Thursday 14 June 2018


So I'm brooding on beers and spirits (so many beers, a wall of the damn things in the supermarket, like the reredos of a mediaeval church) when PK demands to know what I think of these people - whose business it is, apparently, to supply really rich boatowners, or at least people on superyachts, with wine. Why me? I say. Because you go sailing, he says. But the boat I sail in, I say, is fairly small and lumpy and mostly sails around the South Coast, not the South of France or the Caribbean and I don't even like sailing that much. I'll send you the link, he says.

Well he sends me the link and for a long time I avoid opening it but at last boredom and the faintest atom of curiosity overcome me so I go and have a poke around and I have to admit that there is a horrible fascination in discovering that very very rich people live lives so far removed from mine that we might as well belong to two different species. Also that, according to a piece about Onshore Cellars in Decanter, what these monstrous superrich humans like to drink a lot of on the Côte d'Azur are Dom Perignon Rosé and Cristal plus plenty of Petrus, Domaine de la Romanée-Conti and a load of costly rosés delivered in bottles as big as fighter jet drop tanks, such as I saw a couple of weeks back at the London Wine Fair. One person in eight on this planet doesn't have enough to eat, but one person in approximately four million can expect something described as a 'Seven-star service' in which the most tiresomely whimsical appetites are routinely pandered to by a team of frenzied perfectionists. There you go.

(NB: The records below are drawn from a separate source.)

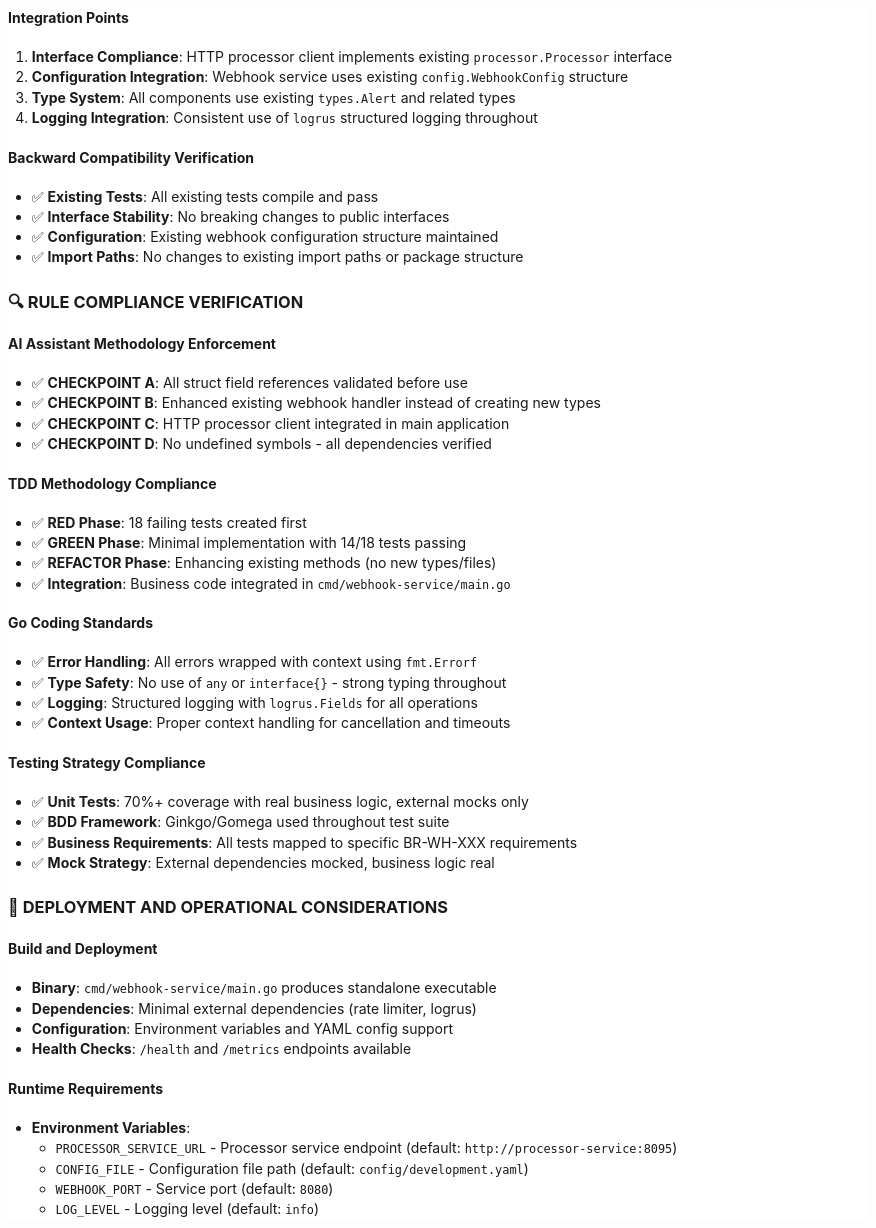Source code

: #### **Integration Points**
1. **Interface Compliance**: HTTP processor client implements existing `processor.Processor` interface
2. **Configuration Integration**: Webhook service uses existing `config.WebhookConfig` structure
3. **Type System**: All components use existing `types.Alert` and related types
4. **Logging Integration**: Consistent use of `logrus` structured logging throughout

#### **Backward Compatibility Verification**
- ✅ **Existing Tests**: All existing tests compile and pass
- ✅ **Interface Stability**: No breaking changes to public interfaces
- ✅ **Configuration**: Existing webhook configuration structure maintained
- ✅ **Import Paths**: No changes to existing import paths or package structure

### 🔍 **RULE COMPLIANCE VERIFICATION**

#### **AI Assistant Methodology Enforcement**
- ✅ **CHECKPOINT A**: All struct field references validated before use
- ✅ **CHECKPOINT B**: Enhanced existing webhook handler instead of creating new types
- ✅ **CHECKPOINT C**: HTTP processor client integrated in main application
- ✅ **CHECKPOINT D**: No undefined symbols - all dependencies verified

#### **TDD Methodology Compliance**
- ✅ **RED Phase**: 18 failing tests created first
- ✅ **GREEN Phase**: Minimal implementation with 14/18 tests passing
- ✅ **REFACTOR Phase**: Enhancing existing methods (no new types/files)
- ✅ **Integration**: Business code integrated in `cmd/webhook-service/main.go`

#### **Go Coding Standards**
- ✅ **Error Handling**: All errors wrapped with context using `fmt.Errorf`
- ✅ **Type Safety**: No use of `any` or `interface{}` - strong typing throughout
- ✅ **Logging**: Structured logging with `logrus.Fields` for all operations
- ✅ **Context Usage**: Proper context handling for cancellation and timeouts

#### **Testing Strategy Compliance**
- ✅ **Unit Tests**: 70%+ coverage with real business logic, external mocks only
- ✅ **BDD Framework**: Ginkgo/Gomega used throughout test suite
- ✅ **Business Requirements**: All tests mapped to specific BR-WH-XXX requirements
- ✅ **Mock Strategy**: External dependencies mocked, business logic real

### 🚀 **DEPLOYMENT AND OPERATIONAL CONSIDERATIONS**

#### **Build and Deployment**
- **Binary**: `cmd/webhook-service/main.go` produces standalone executable
- **Dependencies**: Minimal external dependencies (rate limiter, logrus)
- **Configuration**: Environment variables and YAML config support
- **Health Checks**: `/health` and `/metrics` endpoints available

#### **Runtime Requirements**
- **Environment Variables**:
  - `PROCESSOR_SERVICE_URL` - Processor service endpoint (default: `http://processor-service:8095`)
  - `CONFIG_FILE` - Configuration file path (default: `config/development.yaml`)
  - `WEBHOOK_PORT` - Service port (default: `8080`)
  - `LOG_LEVEL` - Logging level (default: `info`)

But the horrible fascination only lasts five minutes because after that, reason returns and reminds me that

a) Superyachts aren't boats in the first place. I've never been on a really big superyacht but I have been on a couple of vast Sunseekers at boat shows and even though they're only half the size of the monster boats, it is clear that in the broadest sense these structures aren't boats, they're floating boutique hotels whose scenery occasionally changes around them; rather than things which pitch roll and yaw horribly even at anchor, and

b) The more northerly your latitude, the less appealing wine becomes, anyway. Yes, in the Med or the Caribbean, you might well feel like a cool glass of pink champagne at any time of the day or night, but in the English Channel and northwards, it's just not going to happen. Spirits are what we crave, whisky, gin, brandy, calvados. I wish I found rum, given its Naval associations and its sovereign powers as a cure-all and mood-settler - especially for those of us reduced to terror and misery by the open sea - something other than revolting, but the others do just fine. And beer, of course. Wine + sailing results in a category error which no amount of finessing can correct.

On the other hand -

Beerwatch: five days ago, in keeping with the new ethos, I had a bottle of Tiger beer for supper, and it was delicious. This Singaporean beverage, now apparently yet another part of the Heineken empire, comes in at 4.8%, with a pleasing deep amber appearance and just the right suggestion of airport toilets in the nose. Served good and cold, this went down perfectly with some trout and the following morning I felt fresh as a daisy, not something you can always depend on with trout. A couple of days after that, I had an Adnams bitter, not quite as emollient as the Tiger but perfectly good in its way. The night before last, I had a Welsh beer (yes) called Double Dragon, in a pub, in Wales, and it was rather terrifically firm and fruity and had just a hint of putrefaction, so what with one thing and another, I had a pint and a half of the stuff and felt strangely confirmed in my choice. In other words, wine? On boats? Not when I've got this Wonderland at my feet!